▶ WHAT YOU SHOULD DO:
Print the entries that appear below, exactly as written and without their pictures.

DATA FOR PROCESSING Start Marker

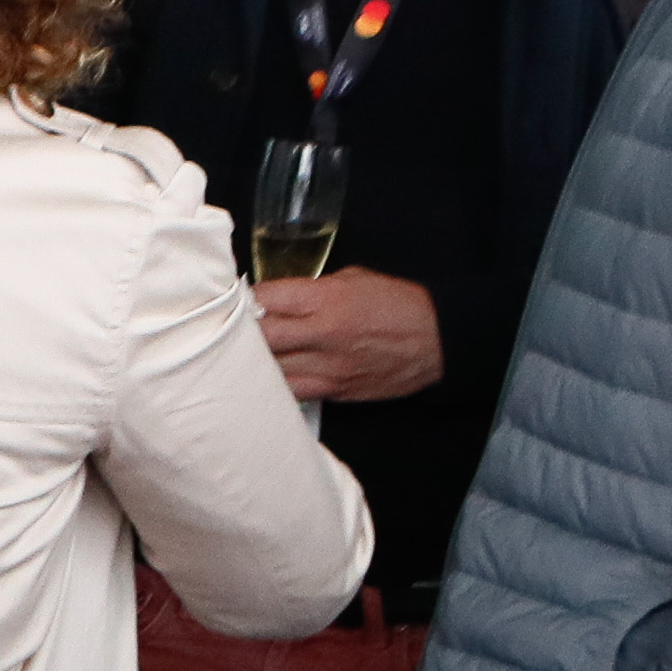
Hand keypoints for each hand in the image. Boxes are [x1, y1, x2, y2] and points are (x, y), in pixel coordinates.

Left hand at [257, 269, 442, 403]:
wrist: (438, 340)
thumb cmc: (398, 304)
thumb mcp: (352, 280)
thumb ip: (311, 289)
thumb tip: (276, 298)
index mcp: (326, 299)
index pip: (264, 298)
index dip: (245, 298)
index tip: (239, 300)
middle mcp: (322, 334)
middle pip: (259, 336)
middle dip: (240, 330)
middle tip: (233, 327)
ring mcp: (327, 367)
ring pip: (268, 369)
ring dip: (253, 360)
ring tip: (246, 352)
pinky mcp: (334, 390)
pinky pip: (290, 390)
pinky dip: (274, 382)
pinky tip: (269, 374)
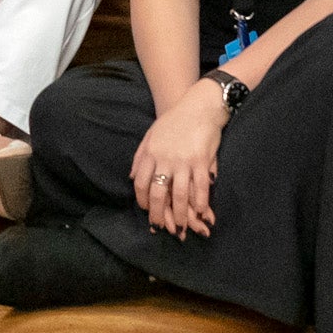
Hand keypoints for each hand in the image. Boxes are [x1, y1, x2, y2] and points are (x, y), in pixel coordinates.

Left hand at [131, 79, 228, 237]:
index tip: (147, 209)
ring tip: (182, 227)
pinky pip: (200, 187)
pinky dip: (200, 202)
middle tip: (161, 227)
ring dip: (181, 215)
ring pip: (179, 195)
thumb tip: (131, 177)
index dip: (142, 200)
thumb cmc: (175, 120)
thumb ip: (140, 156)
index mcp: (150, 153)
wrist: (200, 105)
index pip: (140, 183)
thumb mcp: (151, 134)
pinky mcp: (201, 161)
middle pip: (158, 193)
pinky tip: (200, 212)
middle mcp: (165, 159)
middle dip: (159, 214)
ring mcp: (183, 161)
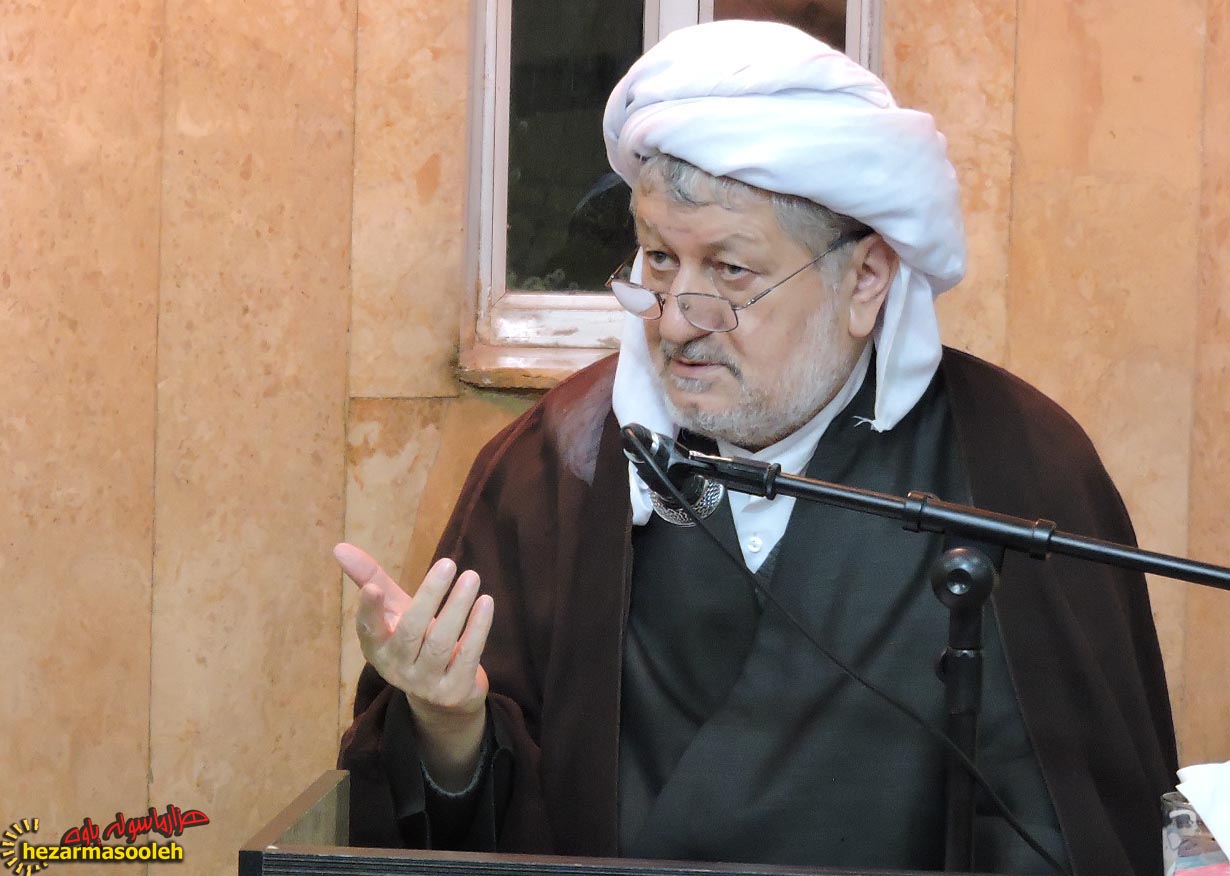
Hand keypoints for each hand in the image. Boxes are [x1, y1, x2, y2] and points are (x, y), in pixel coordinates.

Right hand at [334, 543, 493, 789]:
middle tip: (448, 563)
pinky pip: (467, 656)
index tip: (373, 587)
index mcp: (377, 647)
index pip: (368, 629)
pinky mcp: (454, 691)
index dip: (369, 610)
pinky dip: (478, 629)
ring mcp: (425, 683)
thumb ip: (370, 578)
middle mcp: (397, 668)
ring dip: (457, 607)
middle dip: (429, 596)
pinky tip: (486, 602)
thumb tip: (339, 547)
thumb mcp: (393, 610)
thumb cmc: (415, 640)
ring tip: (471, 577)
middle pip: (411, 631)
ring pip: (441, 643)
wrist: (443, 698)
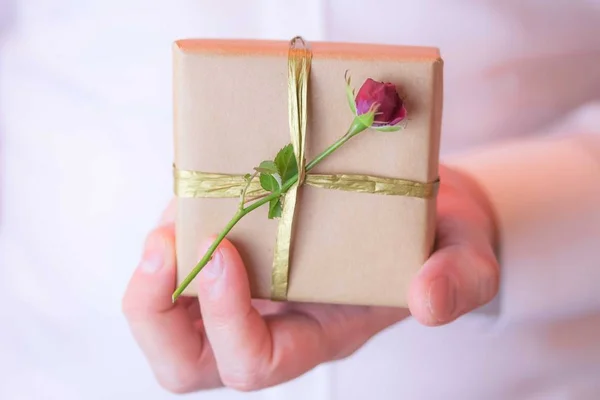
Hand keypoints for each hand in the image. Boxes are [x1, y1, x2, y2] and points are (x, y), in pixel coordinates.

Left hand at [122, 165, 498, 392]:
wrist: (415, 210)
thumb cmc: (435, 238)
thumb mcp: (465, 256)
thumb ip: (460, 281)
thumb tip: (428, 299)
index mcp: (319, 332)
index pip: (254, 363)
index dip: (225, 319)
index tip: (225, 251)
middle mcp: (272, 321)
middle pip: (186, 361)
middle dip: (155, 311)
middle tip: (164, 245)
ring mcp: (248, 288)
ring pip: (167, 316)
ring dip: (152, 267)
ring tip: (172, 215)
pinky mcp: (236, 249)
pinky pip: (178, 258)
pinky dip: (172, 226)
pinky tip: (196, 191)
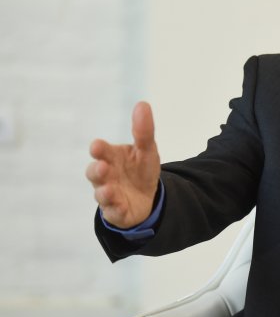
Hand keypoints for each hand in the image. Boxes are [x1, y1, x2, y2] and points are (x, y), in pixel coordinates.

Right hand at [86, 101, 160, 227]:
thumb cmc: (140, 169)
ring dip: (104, 192)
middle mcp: (106, 176)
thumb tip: (142, 103)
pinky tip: (120, 206)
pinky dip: (116, 210)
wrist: (146, 197)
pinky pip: (114, 212)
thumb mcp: (147, 150)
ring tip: (108, 189)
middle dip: (96, 170)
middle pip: (95, 173)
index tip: (97, 146)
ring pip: (101, 194)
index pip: (101, 151)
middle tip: (102, 167)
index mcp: (111, 157)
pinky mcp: (116, 211)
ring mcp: (109, 194)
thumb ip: (143, 131)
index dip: (98, 149)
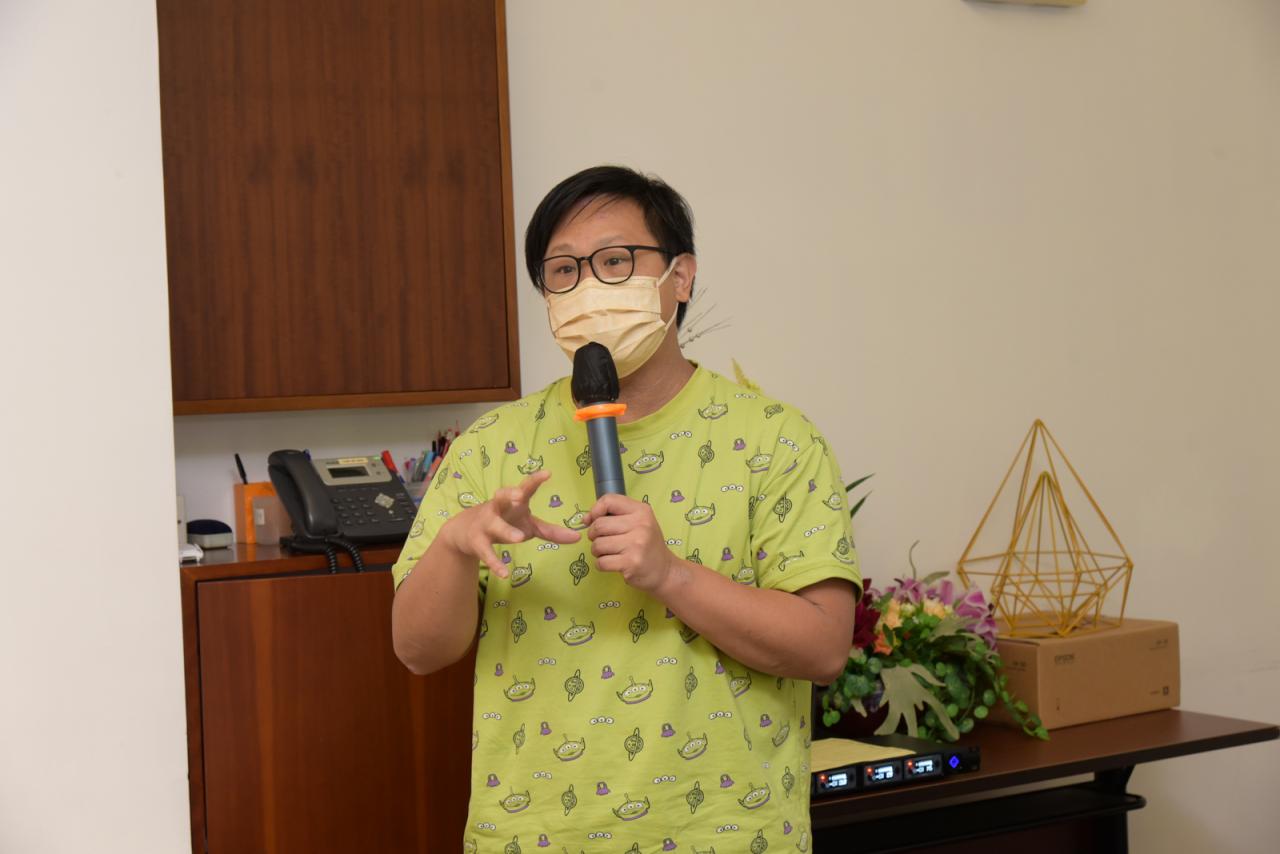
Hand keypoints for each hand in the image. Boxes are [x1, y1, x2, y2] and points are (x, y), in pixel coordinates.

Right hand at [442, 471, 580, 577]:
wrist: (464, 532)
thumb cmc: (504, 522)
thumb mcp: (528, 525)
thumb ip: (551, 531)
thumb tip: (578, 537)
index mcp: (513, 502)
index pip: (525, 488)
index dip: (535, 480)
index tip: (547, 473)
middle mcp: (498, 508)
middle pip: (501, 496)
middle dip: (510, 493)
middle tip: (521, 495)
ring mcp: (486, 524)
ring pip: (494, 525)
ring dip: (506, 530)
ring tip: (519, 538)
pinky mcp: (478, 542)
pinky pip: (486, 553)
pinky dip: (495, 563)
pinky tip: (505, 573)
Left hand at [584, 494, 676, 593]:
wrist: (665, 570)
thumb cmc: (647, 545)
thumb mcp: (638, 522)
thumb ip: (613, 515)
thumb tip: (585, 519)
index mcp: (641, 510)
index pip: (608, 500)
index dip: (595, 511)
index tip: (594, 520)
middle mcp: (640, 525)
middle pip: (599, 525)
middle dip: (594, 536)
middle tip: (603, 541)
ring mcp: (636, 544)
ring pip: (597, 545)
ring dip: (598, 552)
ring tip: (610, 553)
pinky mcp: (631, 563)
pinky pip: (601, 562)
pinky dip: (601, 564)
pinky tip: (613, 563)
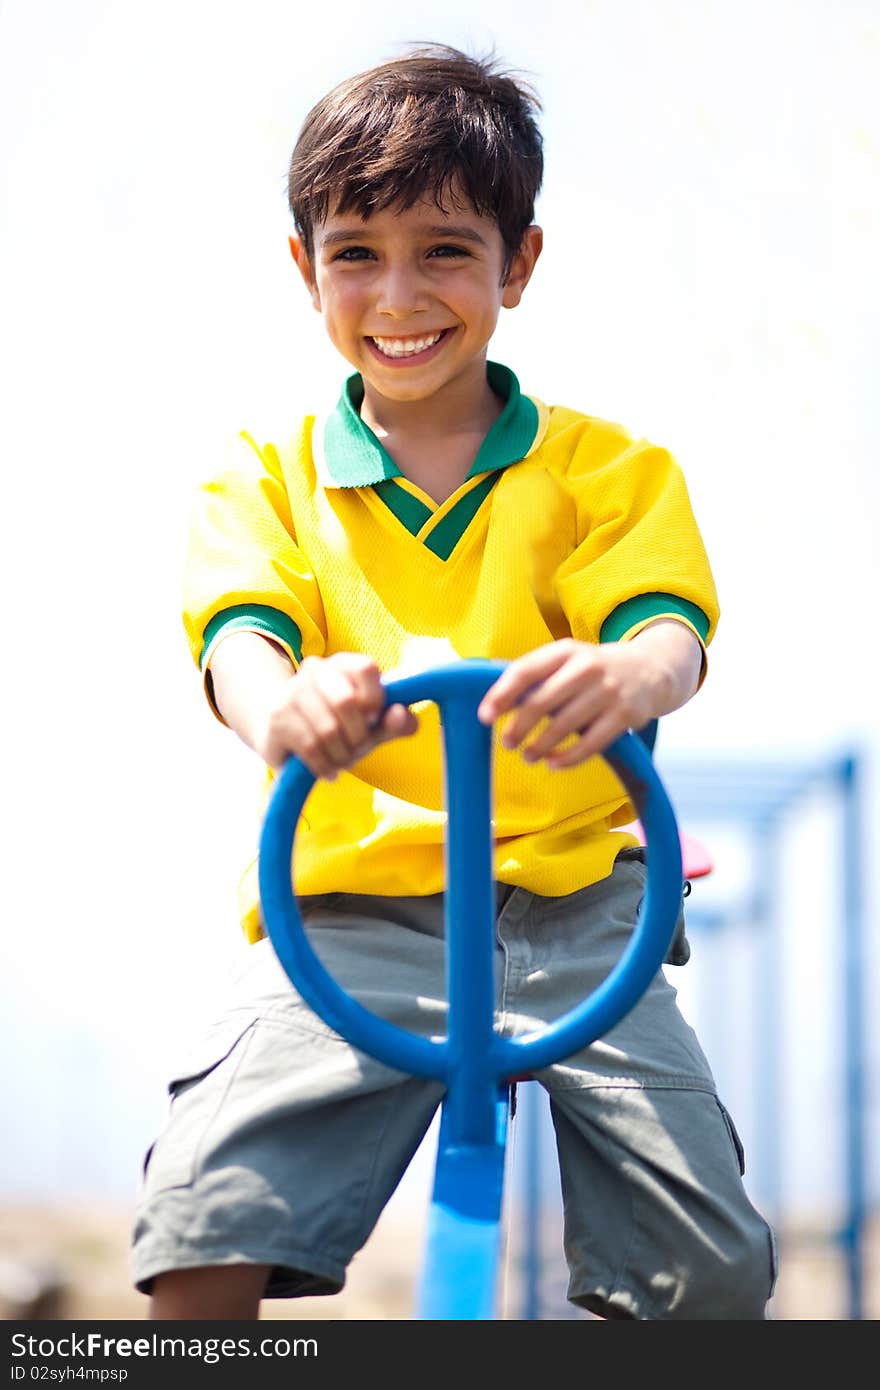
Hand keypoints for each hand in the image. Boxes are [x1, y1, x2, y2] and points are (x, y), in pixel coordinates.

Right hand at [256, 652, 417, 777]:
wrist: (285, 738)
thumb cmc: (338, 729)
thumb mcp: (372, 727)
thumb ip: (395, 722)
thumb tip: (400, 713)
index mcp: (343, 664)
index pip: (365, 667)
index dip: (375, 698)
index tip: (374, 720)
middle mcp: (315, 670)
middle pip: (346, 701)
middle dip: (358, 735)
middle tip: (357, 747)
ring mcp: (292, 692)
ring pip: (328, 730)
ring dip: (341, 755)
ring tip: (341, 761)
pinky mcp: (278, 719)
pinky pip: (310, 747)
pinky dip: (325, 765)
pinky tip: (328, 770)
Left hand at [477, 638, 664, 769]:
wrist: (649, 670)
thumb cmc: (593, 671)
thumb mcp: (567, 661)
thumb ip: (536, 678)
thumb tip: (495, 705)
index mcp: (565, 651)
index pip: (526, 671)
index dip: (501, 695)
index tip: (485, 717)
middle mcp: (587, 667)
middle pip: (542, 701)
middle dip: (518, 727)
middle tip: (507, 743)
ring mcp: (609, 691)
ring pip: (564, 726)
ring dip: (540, 746)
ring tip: (528, 756)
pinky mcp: (626, 715)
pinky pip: (591, 744)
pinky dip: (567, 758)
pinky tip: (553, 764)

DATA FOR PROCESSING End Marker

▶ EXERCISE RESULT:
Hand keypoints for each hand in the image. Boxes are [x1, y1, x2, y2] and points are (x, y), in pixel coordinates.

Left hand at [257, 269, 442, 403]:
wrist: (438, 340)
thumb cmc: (398, 304)
thumb mcp: (352, 280)
thumb ip: (311, 289)
thumb tip: (276, 298)
index mcp: (326, 299)
index pip: (264, 298)
index dip: (245, 298)
index tip: (239, 300)
middle mcp: (322, 334)
middle pip: (259, 336)
middle dip: (240, 330)
middle tip: (233, 327)
ring mcp: (327, 367)
ring pip: (268, 369)
ring dip: (253, 360)
ring tip: (246, 352)
pinky mcp: (334, 390)
pinky pip: (290, 390)
pinky dip: (274, 382)
pinky tip: (269, 374)
Hand keypoints for each hand in the image. Boxes are [x1, y1, x2, y2] and points are (x, y), in pixel coordinates.

Left hand at [131, 79, 228, 237]:
index tip: (147, 209)
ring tip: (182, 227)
pinky pip: (200, 187)
pinky dip: (200, 202)
middle tip: (161, 227)
ring dip: (181, 215)
ring pip: (179, 195)
thumb tip: (131, 177)
index dip: (142, 200)
thumb cmc: (175, 120)
thumb ip: (140, 156)
index mcp: (150, 153)
wrist: (200, 105)
index pip: (140, 183)
thumb mcp: (151, 134)
pinky mcp: (201, 161)
middle pip: (158, 193)
pinky tip: (200, 212)
middle mcp: (165, 159)
middle dip: (159, 214)
ring mcp: (183, 161)
Hand keypoints for each hand in the image. Boxes are [x1, y1, x2, y2] and points are (x, y), in pixel coordinates.

Right hand at [334, 543, 493, 789]:
middle tip: (448, 563)
pinky pip: (467, 656)
index tip: (373, 587)
index mcp: (377, 647)
index pip: (368, 629)
pinky mcp: (454, 691)
index dip: (369, 610)
pinky dip: (478, 629)
ring mcp: (425, 683)
thumb ip: (370, 578)
middle mcp: (397, 668)
ring dip: (457, 607)
middle dip: (429, 596)
pinky tip: (486, 602)
thumb tip: (339, 547)
thumb mcp: (393, 610)
thumb cmc: (415, 640)
ring tip: (471, 577)
middle pip: (411, 631)
ring pip: (441, 643)
wrist: (443, 698)
Hand keypoints for each hand in the image. Boxes are [x1, y1, x2, y2] and points are (x, y), in pixel coordinates.

Left hand at [122, 165, 498, 392]:
wrist: (415, 210)
thumb cmc: (435, 238)
thumb mcp: (465, 256)
thumb ip: (460, 281)
thumb tip: (428, 299)
index mcp: (319, 332)
index pip: (254, 363)
index dip: (225, 319)
index tip: (225, 251)
middle mcp: (272, 321)
middle pip: (186, 361)
middle dip: (155, 311)
middle tip: (164, 245)
ring mcp: (248, 288)
ring pip: (167, 316)
ring dip: (152, 267)
ring tip: (172, 215)
pinky mcp: (236, 249)
pinky pip: (178, 258)
pinky dip: (172, 226)
pinky tip: (196, 191)
Hand keypoints for each hand in the image. Boxes are [x1, y1, x2, y2] and points are (x, y), in pixel coordinates.

Right hand at [86, 101, 160, 227]:
thumb cmc: (140, 169)
ring dip: (104, 192)
middle mcp: (106, 176)
thumb tip: (142, 103)
pinky tip: (120, 206)
pinky dip: (116, 210)
wrist: (146, 197)
pinky pip: (114, 212)
thumb mcp: (147, 150)
ring tip: (108, 189)
middle dip: (96, 170)
middle pip: (95, 173)
index tip: (97, 146)
ring pip: (101, 194)
index pip: (101, 151)
middle tip: (102, 167)
index mcp: (111, 157)
pinky mcp: (116, 211)
ring mcp: (109, 194)
thumb ip: (143, 131)
index dip: (98, 149)
Hand keypoints for each hand in the image. Boxes are [x1, y1, x2, y2] and points are (x, y), in pixel coordinates.

Right hand at [442, 471, 580, 577]:
wrist: (464, 532)
thumb cmc: (504, 522)
thumb mcp: (528, 525)
thumb ip: (551, 531)
thumb tip: (578, 537)
index mcp: (513, 502)
index pip: (525, 488)
index dip: (535, 480)
index tip: (547, 473)
middle mcp: (498, 508)
middle pip: (501, 496)
middle dip: (510, 493)
middle tip: (521, 495)
ring mcp: (486, 524)
ring pip: (494, 525)
ring dip: (506, 530)
ring tip: (519, 538)
pinky mcp: (478, 542)
pinky pip: (486, 553)
pinky dip: (495, 563)
pinky tip: (505, 573)
Left hand at [584, 494, 676, 593]:
wrist: (665, 570)
thumb cmc: (647, 545)
thumb mcp: (638, 522)
thumb ip: (613, 515)
thumb tip: (585, 519)
index mcp: (641, 510)
index pip: (608, 500)
index dip: (595, 511)
index tip: (594, 520)
middle mcp: (640, 525)
middle pip: (599, 525)
middle dip: (594, 536)
middle tip: (603, 541)
ring mcp: (636, 544)
ring pip: (597, 545)
ring dip: (598, 552)
ring tip: (610, 553)
pinky mcp: (631, 563)
pinky pip: (601, 562)
pinky dip: (601, 564)
pinky tip: (613, 563)
Hand keypoints for each hand in the image. Boxes are [x1, y1, x2, y2] and points are (x, y), in pixel coordinates.

Right hand at [256, 652, 417, 777]:
wrist: (285, 738)
thumb cmc: (338, 729)
thumb mcp: (372, 727)
thumb ip: (395, 722)
thumb tip: (400, 713)
index mcp: (343, 664)
index pip: (365, 667)
index dip: (375, 698)
index tip: (374, 720)
middle mcp: (315, 670)
middle pip: (346, 701)
middle dip: (358, 735)
middle tip: (357, 747)
ring mcp: (292, 692)
ring pip: (328, 730)
ring dip: (341, 755)
ring tip: (341, 761)
pinky mcp: (278, 719)
pinky pip: (310, 747)
pinky dip: (325, 765)
pinky tip: (328, 770)
Left hand at [477, 638, 664, 769]:
wrist: (649, 670)
thumb cmc: (593, 671)
thumb mcp: (567, 661)
thumb ip: (536, 678)
thumb tip: (495, 705)
index mcp: (565, 651)
index pip: (526, 671)
index dip: (501, 695)
index tip: (485, 717)
middle mcp: (587, 667)
middle pip: (542, 701)
middle dip: (518, 727)
middle tip: (507, 743)
ring mcp: (609, 691)
ring pip: (564, 726)
ring dip: (540, 746)
ring tip: (528, 756)
pinky mcp: (626, 715)
pinky pip: (591, 744)
pinky dip: (567, 758)
pinky tip: (553, 764)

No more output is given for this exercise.